* VORLIEGENDER TEXT:

-*-*-

Fegen aufLindenberg, Giersberg, Häusling, Rosterberg, Wellersberg, Fischbacherberg
An sechs Tagen hat der Kölner Künstler Ivo Weber in der vergangenen Woche auf sechs Siegener Hügeln mit Interessierten den Wald gefegt: Lindenberg, Giersberg, Häusling, Rosterberg, Wellersberg und Fischbacherberg waren die Schauplätze. Komplettiert wird „7 Tage, 7 Hügel – Waldfegen“, wie das Projekt titelt, auf dem Schlossberg: Am Mittwoch, 8. November, gibt es ab 17 Uhr eine letzte Aktion am Oberen Schloss; ab 18 Uhr sind sämtliche Teilnehmende und weitere Gäste nach dem „Walk“ zum „Talk“ an die Spandauer Straße 40 geladen. In den Räumen des Hochschul-Fachbereichs Kunst bündelt sich letztlich auch theoretisch, was in den Wäldern so praktisch erfahrbar werden konnte, denn Ivo Webers „Waldfegen“ passiert(e) unter dem Dach des Projekts „Wanderspace“ der Universität Siegen.

-*-*-

* DATENSATZAUSZÜGE:
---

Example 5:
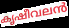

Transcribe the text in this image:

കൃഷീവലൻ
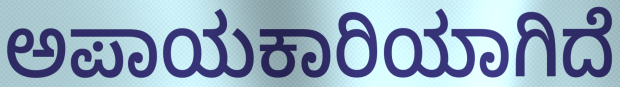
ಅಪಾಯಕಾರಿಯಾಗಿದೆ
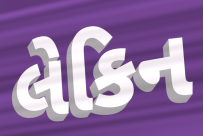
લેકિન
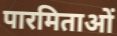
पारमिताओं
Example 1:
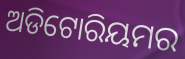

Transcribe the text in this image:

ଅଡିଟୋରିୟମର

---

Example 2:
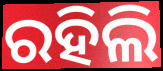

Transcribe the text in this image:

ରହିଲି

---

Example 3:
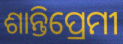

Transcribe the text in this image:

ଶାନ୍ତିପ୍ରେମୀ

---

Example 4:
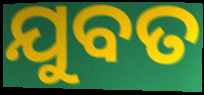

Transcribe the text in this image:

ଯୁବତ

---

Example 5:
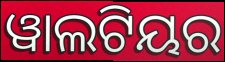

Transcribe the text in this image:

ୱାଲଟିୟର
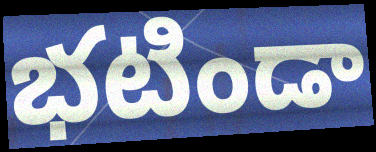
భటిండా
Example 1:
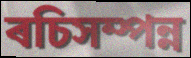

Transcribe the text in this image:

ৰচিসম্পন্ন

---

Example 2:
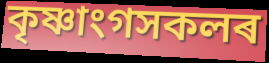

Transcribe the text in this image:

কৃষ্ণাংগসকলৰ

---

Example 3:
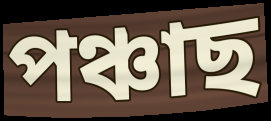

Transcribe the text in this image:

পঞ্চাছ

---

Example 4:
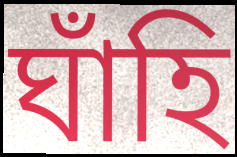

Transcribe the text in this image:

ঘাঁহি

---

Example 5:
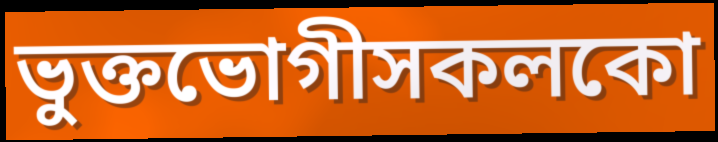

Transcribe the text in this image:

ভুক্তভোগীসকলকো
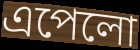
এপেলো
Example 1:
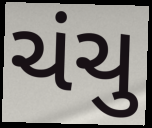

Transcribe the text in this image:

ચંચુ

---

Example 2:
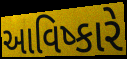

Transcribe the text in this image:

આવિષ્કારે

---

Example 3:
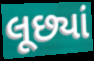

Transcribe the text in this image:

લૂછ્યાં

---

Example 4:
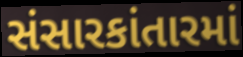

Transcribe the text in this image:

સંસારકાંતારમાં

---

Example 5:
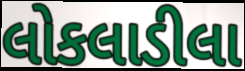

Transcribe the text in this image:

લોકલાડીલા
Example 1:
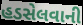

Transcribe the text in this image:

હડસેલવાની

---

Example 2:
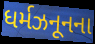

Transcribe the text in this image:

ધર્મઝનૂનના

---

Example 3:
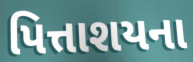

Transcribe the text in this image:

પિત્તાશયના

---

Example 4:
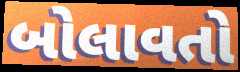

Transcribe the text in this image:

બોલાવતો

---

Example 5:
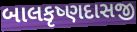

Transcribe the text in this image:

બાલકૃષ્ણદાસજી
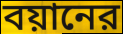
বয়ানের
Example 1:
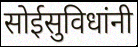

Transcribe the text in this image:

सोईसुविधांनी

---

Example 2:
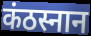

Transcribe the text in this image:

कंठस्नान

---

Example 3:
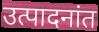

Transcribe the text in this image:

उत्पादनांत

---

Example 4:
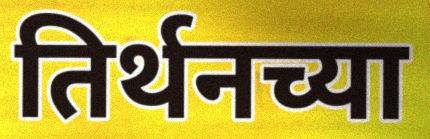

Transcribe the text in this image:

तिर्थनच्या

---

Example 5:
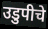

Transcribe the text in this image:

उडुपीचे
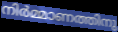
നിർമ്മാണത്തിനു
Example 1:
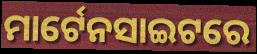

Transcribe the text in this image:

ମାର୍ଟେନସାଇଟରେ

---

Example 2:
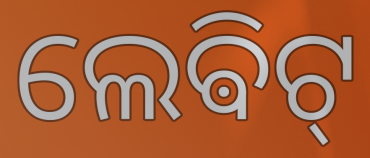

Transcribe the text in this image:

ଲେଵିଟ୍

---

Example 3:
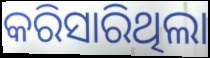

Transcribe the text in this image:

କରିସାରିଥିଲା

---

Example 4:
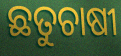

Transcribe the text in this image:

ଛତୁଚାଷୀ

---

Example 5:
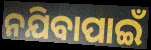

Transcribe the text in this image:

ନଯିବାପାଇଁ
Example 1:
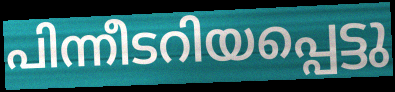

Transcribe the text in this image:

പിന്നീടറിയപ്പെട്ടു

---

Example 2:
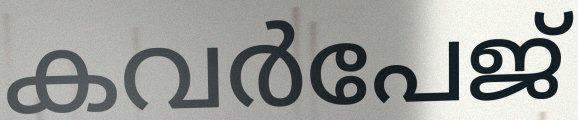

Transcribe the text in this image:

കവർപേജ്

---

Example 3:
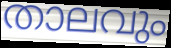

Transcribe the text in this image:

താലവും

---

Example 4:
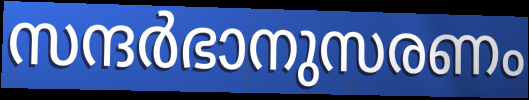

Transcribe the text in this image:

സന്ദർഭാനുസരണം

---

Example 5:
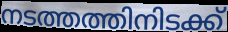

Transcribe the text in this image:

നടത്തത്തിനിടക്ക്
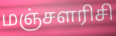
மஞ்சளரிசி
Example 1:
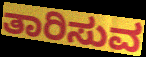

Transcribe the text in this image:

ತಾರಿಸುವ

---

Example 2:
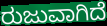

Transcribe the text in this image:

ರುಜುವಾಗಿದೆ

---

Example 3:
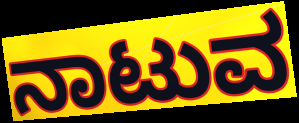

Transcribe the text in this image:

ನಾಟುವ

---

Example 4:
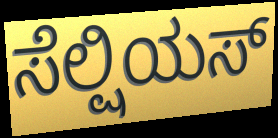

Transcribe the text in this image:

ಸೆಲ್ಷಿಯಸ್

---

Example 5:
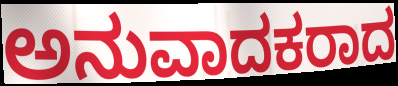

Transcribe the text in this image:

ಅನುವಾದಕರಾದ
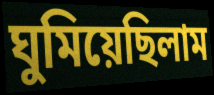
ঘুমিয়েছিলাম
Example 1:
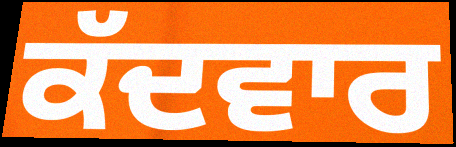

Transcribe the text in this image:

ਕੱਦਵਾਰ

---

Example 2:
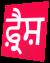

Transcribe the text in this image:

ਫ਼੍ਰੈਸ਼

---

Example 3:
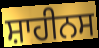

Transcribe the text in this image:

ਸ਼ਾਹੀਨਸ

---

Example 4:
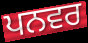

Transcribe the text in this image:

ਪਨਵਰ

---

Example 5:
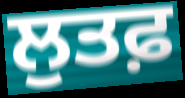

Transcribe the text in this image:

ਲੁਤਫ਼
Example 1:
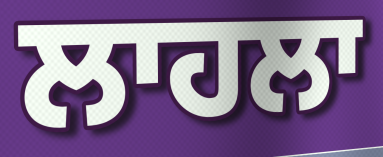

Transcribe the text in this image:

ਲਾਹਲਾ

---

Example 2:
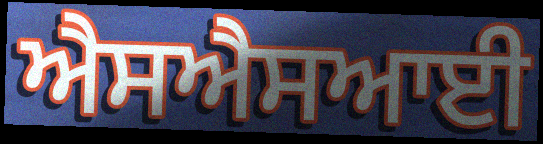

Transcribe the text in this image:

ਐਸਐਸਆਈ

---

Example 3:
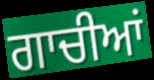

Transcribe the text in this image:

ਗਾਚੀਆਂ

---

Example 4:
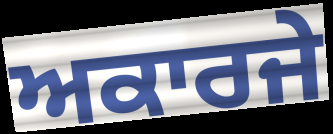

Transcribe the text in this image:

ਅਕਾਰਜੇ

-*-*-

* AUFGABEN:
a. Wie lässt sich der Text über das Projekt „Waldfegen“ in zwei Sätzen zusammenfassen?
b. Führe den Text über das Projekt „Waldfegen“ nach seinem letzten Satz fort.

* ANTWORTEN:
a. Der Kölner Künstler Ivo Weber hat in der vergangenen Woche an sechs Tagen mit Interessierten auf sechs Siegener Hügeln den Wald gefegt. Das Projekt „7 Tage, 7 Hügel – Waldfegen“ läuft unter dem Dach von „Wanderspace“ der Universität Siegen und wird am Mittwoch, 8. November, mit einer letzten Aktion ab 17 Uhr am Oberen Schloss auf dem Schlossberg und einem „Talk“ ab 18 Uhr in der Spandauer Straße 40 komplettiert.

b.
„Wanderspace“ tritt an, mit Künstlerinnen und Künstlern Formate zu entwickeln, die kulturelle Teilhabe ermöglichen – und zwar in der Region, in der Fläche, in jenem ländlich-industrialisierten Raum, der Siegen-Wittgenstein ausmacht. Kunst und künstlerische Strategien sollen dabei nicht Selbstzweck sein, sondern „Ausgangspunkte für Begegnungen“, wie es in der Projektbeschreibung heißt. Ivo Weber und sein langjährig erprobtes „Waldfegen“ fügte sich in diesen Kontext passgenau ein. Das Fegen stärke das Gemeinschaftsgefühl, es entstehe ein Austausch der Beteiligten – auch „über die Bedeutung des Waldes als regionaler Kultur- und Naturraum“, so die Kunst-Professorin Prof. Dr. Johanna Schwarz, die diese Aktion gemeinsam mit Ivo Weber für Siegen initiiert hat.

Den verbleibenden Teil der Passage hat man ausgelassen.